■ Items stored in a collection:
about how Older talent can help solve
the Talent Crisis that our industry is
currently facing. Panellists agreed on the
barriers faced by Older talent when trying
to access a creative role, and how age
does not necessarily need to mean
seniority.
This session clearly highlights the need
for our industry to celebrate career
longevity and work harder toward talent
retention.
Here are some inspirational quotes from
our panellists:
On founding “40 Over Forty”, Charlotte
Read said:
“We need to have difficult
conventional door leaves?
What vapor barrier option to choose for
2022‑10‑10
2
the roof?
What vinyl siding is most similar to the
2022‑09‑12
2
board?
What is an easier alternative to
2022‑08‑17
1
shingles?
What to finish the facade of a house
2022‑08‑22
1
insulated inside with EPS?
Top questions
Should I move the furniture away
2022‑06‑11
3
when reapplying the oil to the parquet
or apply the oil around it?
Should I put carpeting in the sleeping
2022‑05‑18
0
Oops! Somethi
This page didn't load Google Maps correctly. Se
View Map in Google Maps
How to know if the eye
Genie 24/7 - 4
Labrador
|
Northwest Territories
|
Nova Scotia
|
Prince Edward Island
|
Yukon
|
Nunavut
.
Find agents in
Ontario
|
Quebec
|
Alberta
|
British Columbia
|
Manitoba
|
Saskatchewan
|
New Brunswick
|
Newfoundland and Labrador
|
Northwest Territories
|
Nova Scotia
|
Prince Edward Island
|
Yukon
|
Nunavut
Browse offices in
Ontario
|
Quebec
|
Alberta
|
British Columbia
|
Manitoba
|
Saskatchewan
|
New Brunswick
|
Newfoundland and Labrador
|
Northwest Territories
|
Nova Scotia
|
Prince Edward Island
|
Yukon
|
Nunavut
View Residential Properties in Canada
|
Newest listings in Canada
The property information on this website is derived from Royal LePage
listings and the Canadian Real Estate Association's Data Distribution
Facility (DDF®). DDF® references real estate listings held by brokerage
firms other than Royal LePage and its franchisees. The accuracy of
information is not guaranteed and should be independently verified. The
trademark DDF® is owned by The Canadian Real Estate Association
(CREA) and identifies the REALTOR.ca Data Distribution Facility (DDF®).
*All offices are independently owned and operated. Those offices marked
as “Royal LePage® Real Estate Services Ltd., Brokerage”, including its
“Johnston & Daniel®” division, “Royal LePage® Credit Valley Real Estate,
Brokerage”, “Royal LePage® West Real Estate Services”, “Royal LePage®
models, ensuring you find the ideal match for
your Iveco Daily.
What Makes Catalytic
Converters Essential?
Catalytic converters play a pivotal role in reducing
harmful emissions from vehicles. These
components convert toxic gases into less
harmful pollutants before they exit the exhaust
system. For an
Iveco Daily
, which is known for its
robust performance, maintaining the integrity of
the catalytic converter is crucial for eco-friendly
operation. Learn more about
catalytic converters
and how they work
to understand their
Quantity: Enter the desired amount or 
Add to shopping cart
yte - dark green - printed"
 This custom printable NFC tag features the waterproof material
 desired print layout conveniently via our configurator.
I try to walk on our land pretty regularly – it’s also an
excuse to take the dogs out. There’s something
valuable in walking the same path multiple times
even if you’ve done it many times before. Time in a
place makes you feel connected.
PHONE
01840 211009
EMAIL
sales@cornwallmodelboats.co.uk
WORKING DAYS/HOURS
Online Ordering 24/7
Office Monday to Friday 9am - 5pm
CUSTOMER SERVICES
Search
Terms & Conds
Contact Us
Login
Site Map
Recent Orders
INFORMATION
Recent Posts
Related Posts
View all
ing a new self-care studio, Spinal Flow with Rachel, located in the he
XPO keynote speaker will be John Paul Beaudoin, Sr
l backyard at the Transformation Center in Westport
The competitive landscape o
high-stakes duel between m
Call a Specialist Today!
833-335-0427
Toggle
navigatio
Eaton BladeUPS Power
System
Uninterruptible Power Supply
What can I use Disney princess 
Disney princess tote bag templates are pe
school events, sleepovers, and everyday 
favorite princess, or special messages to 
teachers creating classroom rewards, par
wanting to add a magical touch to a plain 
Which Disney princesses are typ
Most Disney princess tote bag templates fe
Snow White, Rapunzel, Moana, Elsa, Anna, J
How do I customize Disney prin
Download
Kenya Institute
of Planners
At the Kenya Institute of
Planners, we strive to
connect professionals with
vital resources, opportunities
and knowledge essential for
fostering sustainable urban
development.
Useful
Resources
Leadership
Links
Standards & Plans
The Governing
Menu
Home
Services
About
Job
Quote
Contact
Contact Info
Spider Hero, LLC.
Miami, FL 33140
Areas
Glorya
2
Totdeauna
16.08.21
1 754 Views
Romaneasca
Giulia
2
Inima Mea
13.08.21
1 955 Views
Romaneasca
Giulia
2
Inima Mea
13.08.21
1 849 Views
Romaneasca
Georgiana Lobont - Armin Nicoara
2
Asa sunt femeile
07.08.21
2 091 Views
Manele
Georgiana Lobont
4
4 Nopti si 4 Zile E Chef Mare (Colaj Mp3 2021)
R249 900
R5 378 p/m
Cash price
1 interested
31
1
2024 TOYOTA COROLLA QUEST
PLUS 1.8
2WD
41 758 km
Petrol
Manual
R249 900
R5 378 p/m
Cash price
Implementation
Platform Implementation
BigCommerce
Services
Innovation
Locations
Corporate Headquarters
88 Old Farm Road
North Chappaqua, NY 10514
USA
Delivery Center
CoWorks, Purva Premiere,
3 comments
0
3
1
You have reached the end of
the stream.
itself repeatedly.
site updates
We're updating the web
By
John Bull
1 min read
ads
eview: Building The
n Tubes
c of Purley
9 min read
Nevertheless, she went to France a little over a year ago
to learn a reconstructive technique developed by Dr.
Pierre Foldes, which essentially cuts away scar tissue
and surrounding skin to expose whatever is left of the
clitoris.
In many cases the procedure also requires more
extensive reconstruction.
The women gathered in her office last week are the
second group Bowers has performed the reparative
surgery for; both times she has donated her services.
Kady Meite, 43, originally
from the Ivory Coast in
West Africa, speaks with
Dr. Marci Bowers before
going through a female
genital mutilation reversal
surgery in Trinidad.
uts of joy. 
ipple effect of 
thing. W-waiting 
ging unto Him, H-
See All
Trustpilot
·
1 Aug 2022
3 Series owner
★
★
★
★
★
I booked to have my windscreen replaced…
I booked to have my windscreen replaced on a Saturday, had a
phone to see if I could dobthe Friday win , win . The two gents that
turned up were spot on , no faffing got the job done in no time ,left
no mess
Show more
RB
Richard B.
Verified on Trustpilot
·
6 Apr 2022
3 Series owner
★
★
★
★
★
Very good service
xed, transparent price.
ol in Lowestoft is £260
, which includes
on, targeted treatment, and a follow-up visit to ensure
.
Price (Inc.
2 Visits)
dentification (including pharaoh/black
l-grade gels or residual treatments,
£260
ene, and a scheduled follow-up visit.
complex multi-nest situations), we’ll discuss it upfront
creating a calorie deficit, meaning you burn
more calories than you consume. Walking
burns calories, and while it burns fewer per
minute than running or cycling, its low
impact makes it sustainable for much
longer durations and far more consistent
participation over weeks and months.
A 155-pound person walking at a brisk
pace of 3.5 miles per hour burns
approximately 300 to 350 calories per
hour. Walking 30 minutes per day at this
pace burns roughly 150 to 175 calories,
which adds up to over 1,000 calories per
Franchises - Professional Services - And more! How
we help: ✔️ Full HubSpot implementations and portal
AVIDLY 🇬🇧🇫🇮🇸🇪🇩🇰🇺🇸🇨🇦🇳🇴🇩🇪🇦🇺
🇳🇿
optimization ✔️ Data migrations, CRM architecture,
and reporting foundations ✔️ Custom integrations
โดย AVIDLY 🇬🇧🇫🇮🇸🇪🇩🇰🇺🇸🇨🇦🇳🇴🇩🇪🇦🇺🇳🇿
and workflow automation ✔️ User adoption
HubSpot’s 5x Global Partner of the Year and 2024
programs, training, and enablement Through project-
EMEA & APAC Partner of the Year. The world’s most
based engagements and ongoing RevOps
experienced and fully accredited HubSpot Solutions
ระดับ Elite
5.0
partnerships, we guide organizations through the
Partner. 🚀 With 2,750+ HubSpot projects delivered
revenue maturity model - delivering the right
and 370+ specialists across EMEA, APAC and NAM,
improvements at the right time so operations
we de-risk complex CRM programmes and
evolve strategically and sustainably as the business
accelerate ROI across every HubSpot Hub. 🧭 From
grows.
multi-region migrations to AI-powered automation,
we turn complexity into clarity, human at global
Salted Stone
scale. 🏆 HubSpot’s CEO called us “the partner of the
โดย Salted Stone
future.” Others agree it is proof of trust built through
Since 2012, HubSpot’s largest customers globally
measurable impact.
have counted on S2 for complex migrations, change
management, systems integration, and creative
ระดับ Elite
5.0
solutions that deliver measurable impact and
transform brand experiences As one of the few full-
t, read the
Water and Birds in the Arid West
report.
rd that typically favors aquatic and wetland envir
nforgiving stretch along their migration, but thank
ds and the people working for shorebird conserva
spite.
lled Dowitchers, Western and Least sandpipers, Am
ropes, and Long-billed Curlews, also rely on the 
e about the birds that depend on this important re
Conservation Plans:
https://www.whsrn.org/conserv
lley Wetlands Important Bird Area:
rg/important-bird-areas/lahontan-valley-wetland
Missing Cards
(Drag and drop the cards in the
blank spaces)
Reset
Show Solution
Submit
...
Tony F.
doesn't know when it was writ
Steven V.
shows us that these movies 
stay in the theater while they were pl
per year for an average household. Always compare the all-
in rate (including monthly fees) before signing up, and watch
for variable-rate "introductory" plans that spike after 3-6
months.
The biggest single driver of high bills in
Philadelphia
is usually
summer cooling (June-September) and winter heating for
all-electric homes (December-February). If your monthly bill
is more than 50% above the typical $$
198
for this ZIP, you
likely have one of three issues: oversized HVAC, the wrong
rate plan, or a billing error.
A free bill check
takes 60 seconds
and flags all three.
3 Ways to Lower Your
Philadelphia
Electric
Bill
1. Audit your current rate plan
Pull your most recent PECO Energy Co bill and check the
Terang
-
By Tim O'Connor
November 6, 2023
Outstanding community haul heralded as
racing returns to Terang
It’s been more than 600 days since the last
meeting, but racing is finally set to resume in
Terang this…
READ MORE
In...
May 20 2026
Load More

■ YOUR TASK: Put the lines from the start of the records through the line containing "This session clearly highlights the need" into a numbered list, skipping any blank lines.

■ RESPONSE AREA:
1. about how Older talent can help solve
2. the Talent Crisis that our industry is
3. currently facing. Panellists agreed on the
4. barriers faced by Older talent when trying
5. to access a creative role, and how age
6. does not necessarily need to mean
7. seniority.
8. This session clearly highlights the need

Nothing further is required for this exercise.